:: Dataset entries ::
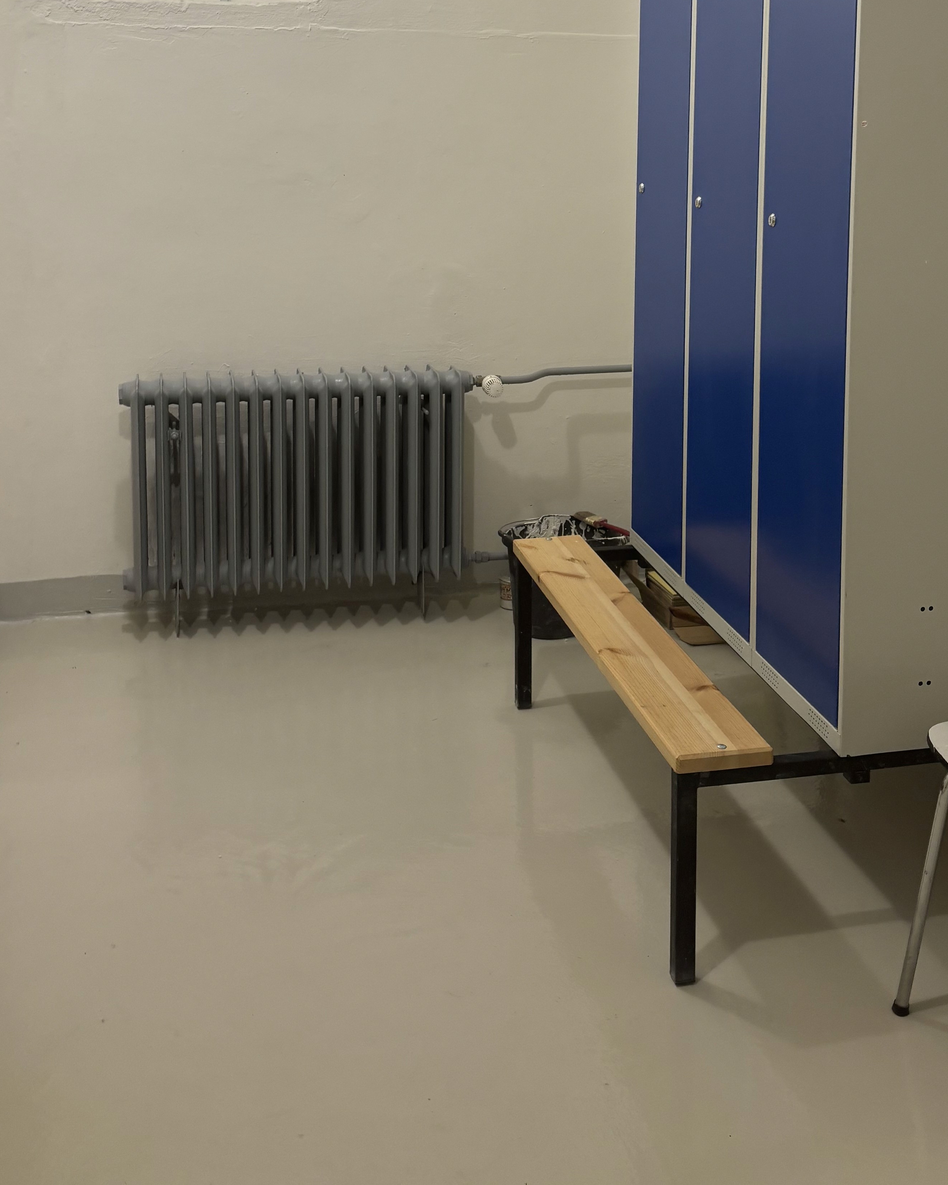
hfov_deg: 34.1
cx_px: 533
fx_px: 1543
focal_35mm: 44
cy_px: 298
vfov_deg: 40.8
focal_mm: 5.96
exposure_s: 1/50
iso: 80
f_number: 1.6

:: EXERCISE AIM ::
Only the text of the records belongs in your answer, repeated exactly; the pictures stay out.

:: EXERCISE RESPONSE ::
hfov_deg: 34.1
cx_px: 533
fx_px: 1543
focal_35mm: 44
cy_px: 298
vfov_deg: 40.8
focal_mm: 5.96
exposure_s: 1/50
iso: 80
f_number: 1.6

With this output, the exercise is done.